Is it possible to go from being lovers with someone to friends?
In my opinion I do believe that it is possible. Most of my ex's are my friends and I wouldn't have it any other way. This is something that my current significant other of almost nine years disagrees with. He seems to think that the only thing that people of the opposite sex are good for is for sex and that the word friends does not exist in these types of relationships.
What do you think?


Comments: 83
September 13, my wife and I will be celebrating our 45th anniversary.
In several of my friendships with exes it has worked out perfectly to keep it platonic although we sometimes can play and tease each other about the past when it comes to sex. Several others I have been able to keep physical relationships with when I have not had a significant other and he has not had one, and it has worked out great. I don't recommend this to anyone who isn't strong enough to do it because emotions can get in the way of an otherwise great friendship and take you back to the negativity that may have caused the break up in the first place. (I hope that I have made myself clear on this.)
I hope that you and your little family are all healthy and happy. Thinking of you and sending you love.
I don't think that would be possible with my second wife.
I have not managed to go from a relationship to friends, usually relationships end the friendship.
That is what I was commenting about.
Its ok.
Steve asked to be friends...I spent 3 years avoiding him after the break up...as soon as I broke down.....we got back together and now back together for 2 years.
Like your new icon hon.
Nice seeing you around.
but for the most part I am friends with my ex;s
I give you the bouquest of roses for the answer of the day because it has left me thinking...thanks!
Thanks Donna!
I've tried staying friends with one ex-boyfriend and it's impossible at this point to continue. We're both married, but he's miserable and looking to either have an affair or leave his wife entirely. I think either they should do counseling (they have 3 kids under 9 years old) or get divorced, that an affair isn't the right thing to do. (My ex-husband was a serial cheater, so I know what his wife would feel.) He suggested we "hook back up" and I nearly knocked his front teeth out. I would NEVER do that to my husband, as I love him too much. Keep in mind, my husband is friends with this guy, as well (they knew each other before the hubby and I met.) Plus, not for nothing, but I know how it feels being the cheated on wife in this scenario and I wouldn't wish that on anyone.
The hubby and I are friends with one of his ex-girlfriends, and it works out well. She understands that we're in love and she said she's happy to see how happy I make him. It's kind of nice having her "approval" but still kind of weird, if you know what I mean.
The rest of our exes? I guess they're exes for a reason, huh? lol
I am happy that you are a special and one of a kind lady despite all of the heck that you have been put through.
It also depend on how deep the friendship was to begin with. If you were friends first and then became lovers than there it is more likely that you can remain friends.

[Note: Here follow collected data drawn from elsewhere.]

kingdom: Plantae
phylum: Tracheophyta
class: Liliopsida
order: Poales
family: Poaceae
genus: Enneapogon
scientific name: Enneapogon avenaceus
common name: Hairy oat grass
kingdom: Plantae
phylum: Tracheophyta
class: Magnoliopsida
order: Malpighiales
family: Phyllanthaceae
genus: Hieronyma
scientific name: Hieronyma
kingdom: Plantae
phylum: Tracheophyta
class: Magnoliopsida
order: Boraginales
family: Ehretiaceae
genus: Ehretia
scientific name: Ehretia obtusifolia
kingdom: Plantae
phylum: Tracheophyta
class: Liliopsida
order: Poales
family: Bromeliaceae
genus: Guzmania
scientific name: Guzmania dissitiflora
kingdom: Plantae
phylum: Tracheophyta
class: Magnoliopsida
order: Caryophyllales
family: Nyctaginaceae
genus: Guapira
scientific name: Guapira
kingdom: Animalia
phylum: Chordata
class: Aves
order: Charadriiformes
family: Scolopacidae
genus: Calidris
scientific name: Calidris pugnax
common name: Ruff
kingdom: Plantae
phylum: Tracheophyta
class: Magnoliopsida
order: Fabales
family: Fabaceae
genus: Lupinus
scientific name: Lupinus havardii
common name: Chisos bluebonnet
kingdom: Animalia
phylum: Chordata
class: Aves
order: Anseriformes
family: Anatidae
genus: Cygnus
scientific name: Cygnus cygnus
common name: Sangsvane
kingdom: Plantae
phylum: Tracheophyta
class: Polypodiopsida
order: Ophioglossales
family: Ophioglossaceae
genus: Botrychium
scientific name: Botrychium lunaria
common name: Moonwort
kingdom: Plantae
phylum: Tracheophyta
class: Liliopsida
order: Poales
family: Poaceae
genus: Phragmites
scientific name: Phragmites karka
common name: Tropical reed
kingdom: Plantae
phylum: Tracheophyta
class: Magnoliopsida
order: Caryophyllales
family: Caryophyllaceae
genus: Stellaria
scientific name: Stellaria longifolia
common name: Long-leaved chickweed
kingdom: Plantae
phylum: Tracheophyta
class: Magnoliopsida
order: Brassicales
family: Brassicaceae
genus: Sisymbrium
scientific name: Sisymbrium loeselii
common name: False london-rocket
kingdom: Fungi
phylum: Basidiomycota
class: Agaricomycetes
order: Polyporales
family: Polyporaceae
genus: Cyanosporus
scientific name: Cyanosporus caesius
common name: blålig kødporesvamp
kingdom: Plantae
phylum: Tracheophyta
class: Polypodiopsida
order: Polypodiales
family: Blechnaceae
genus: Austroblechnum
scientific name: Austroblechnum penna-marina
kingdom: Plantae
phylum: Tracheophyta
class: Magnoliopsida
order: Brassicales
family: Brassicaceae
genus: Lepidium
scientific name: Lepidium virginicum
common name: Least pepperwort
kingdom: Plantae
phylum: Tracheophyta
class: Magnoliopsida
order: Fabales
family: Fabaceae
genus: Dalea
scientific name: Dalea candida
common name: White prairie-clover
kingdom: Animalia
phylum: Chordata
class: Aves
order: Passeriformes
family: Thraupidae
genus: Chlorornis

I have lived together with several women in between.
My last GF, we have remained friends.
Funny that your current partner thinks that people of the opposite sex are only good for sex. (Some of my ex's are girls too!)
I have a few male friends that I've never had sex with; but I think that is b/c they live on the other side of U.S. currently. I am sure it will change in the future...
It's great to have friends with benefits!
That's the way that I strongly feel about things. I guess one must be a good friend first in order to expect to have good friends. Perhaps that is why Rick doesn't believe the same way that we do.
He may act like it is all about sex, but when men do that it is seldom the truth where marriage is involved.. There is also hurt and anger and other emotions that are hard to deal with...
I have to admit, I was so badly burned by my ex I have no desire to ever have contact with him. Sometimes when you are involved with someone you don't realize the scope of the pain involved. I do fault myself though for not giving up sooner, as he clearly didn't want the same things I did.
Good question.
I am sorry that your ex used and abused you Heather. It was a pitiful thing what he did to you.
However, I am convinced that to have a good romantic relationship, you have to first be friends. I have never formed romantic feelings for a man that I wasn't already good friends with, however, being friends doesn't always lead to romantic feelings.